In quantum field theory (QFT), the dimensions of physical quantities, including mass, are determined by the behavior of the corresponding field under scale transformations. The dimensions of a field are given by its scaling behavior under rescaling of space and time coordinates.
In the case of gravity, the gravitational field is described by a field called the graviton. The dimensions of the graviton field, and therefore the associated mass dimension, can be derived by analyzing the interaction terms in the theory.
In conventional QFT, the dimensions of fields are typically positive. However, in the case of gravity, the situation is different. Gravity is described by a theory called general relativity, which is a classical theory of gravity.
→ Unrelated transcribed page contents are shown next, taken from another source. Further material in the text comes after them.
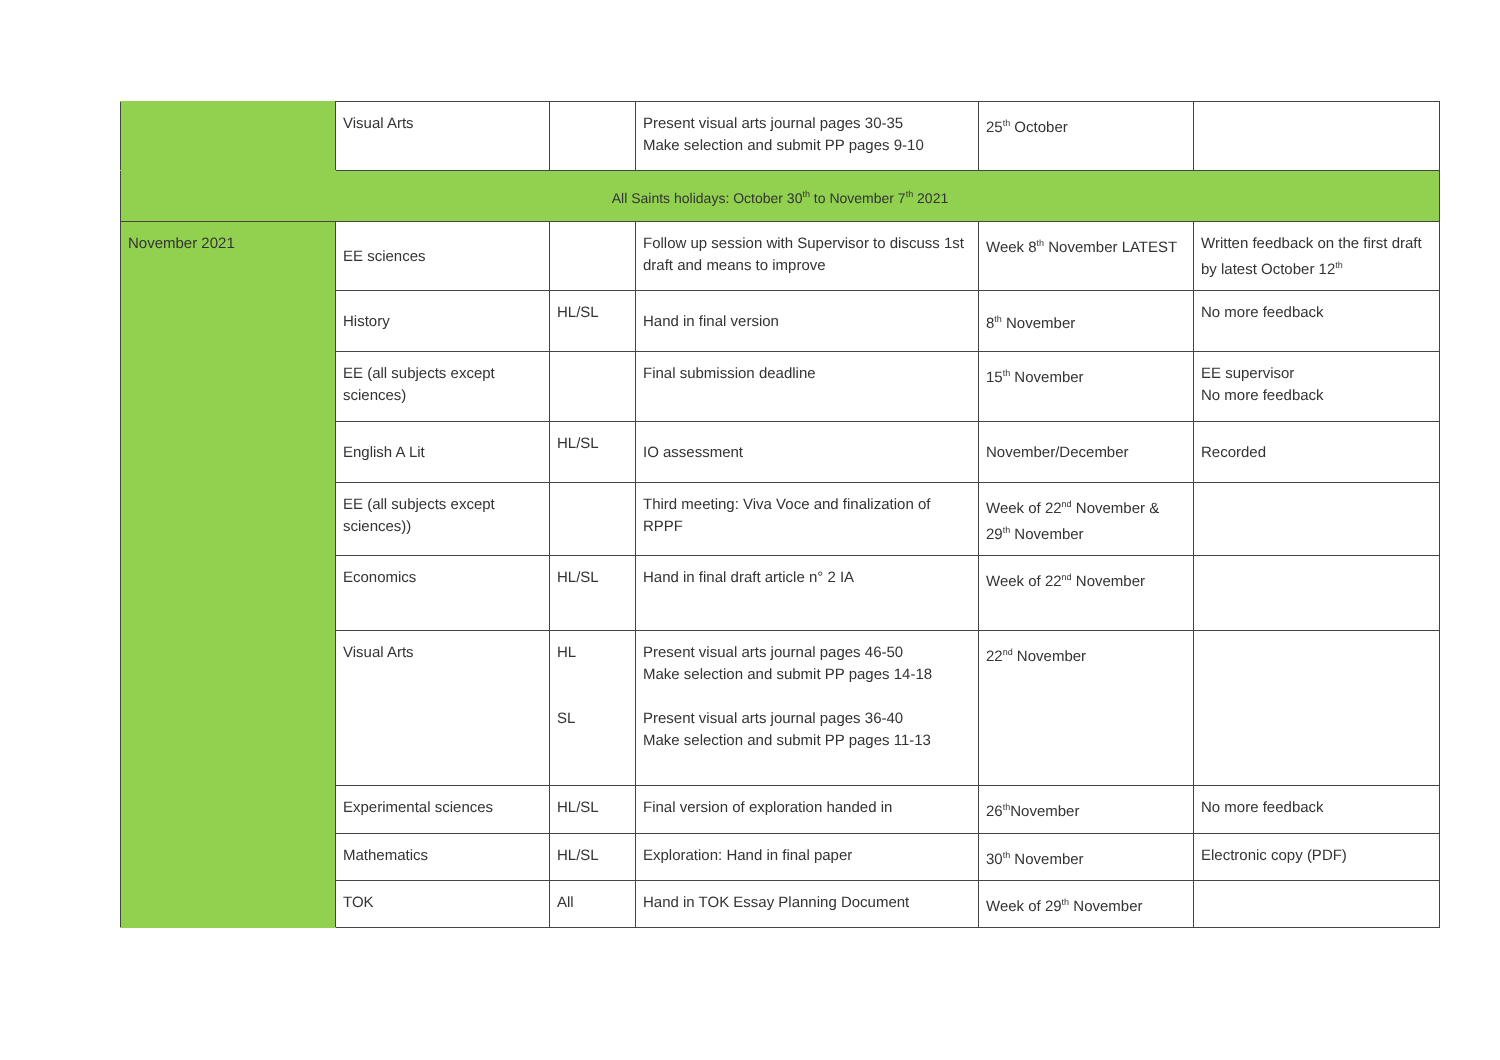| | Visual Arts | | Present visual arts journal pages 30-35 Make selection and submit PP pages 9-10 | 25<sup>th</sup> October | |
| All Saints holidays: October 30<sup>th</sup> to November 7<sup>th</sup> 2021 | | | | | |
| November 2021 | EE sciences | | Follow up session with Supervisor to discuss 1st draft and means to improve | Week 8<sup>th</sup> November LATEST | Written feedback on the first draft by latest October 12<sup>th</sup> |
| | History | HL/SL | Hand in final version | 8<sup>th</sup> November | No more feedback |
| | EE (all subjects except sciences) | | Final submission deadline | 15<sup>th</sup> November | EE supervisor No more feedback |
| | English A Lit | HL/SL | IO assessment | November/December | Recorded |
| | EE (all subjects except sciences)) | | Third meeting: Viva Voce and finalization of RPPF | Week of 22<sup>nd</sup> November & 29<sup>th</sup> November | |
| | Economics | HL/SL | Hand in final draft article n° 2 IA | Week of 22<sup>nd</sup> November | |
| | Visual Arts | HL SL | Present visual arts journal pages 46-50 Make selection and submit PP pages 14-18 Present visual arts journal pages 36-40 Make selection and submit PP pages 11-13 | 22<sup>nd</sup> November | |
| | Experimental sciences | HL/SL | Final version of exploration handed in | 26<sup>th</sup>November | No more feedback |
| | Mathematics | HL/SL | Exploration: Hand in final paper | 30<sup>th</sup> November | Electronic copy (PDF) |
| | TOK | All | Hand in TOK Essay Planning Document | Week of 29<sup>th</sup> November | |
When attempting to quantize gravity, it is found that the dimensionality of the gravitational coupling constant, which is related to the mass dimension of the graviton, is negative.
The negative mass dimension arises due to the non-renormalizability of general relativity in its naive form as a quantum field theory. When computing loop corrections in perturbation theory, divergences appear that cannot be absorbed by simple renormalization techniques. This indicates that gravity, as described by general relativity, requires a more fundamental and consistent framework for quantization.
The negative mass dimension in quantum gravity implies that the theory is not renormalizable in the conventional sense. It suggests that the quantization of gravity necessitates the inclusion of additional degrees of freedom or a modification of the underlying framework. One prominent approach to addressing these issues is string theory, which aims to provide a consistent quantum theory of gravity by considering strings as the fundamental building blocks of the universe.
It is important to note that our current understanding of quantum gravity and the behavior of gravity at small scales is still an active area of research, and there is ongoing exploration into various theoretical frameworks that may better describe the quantum nature of gravity.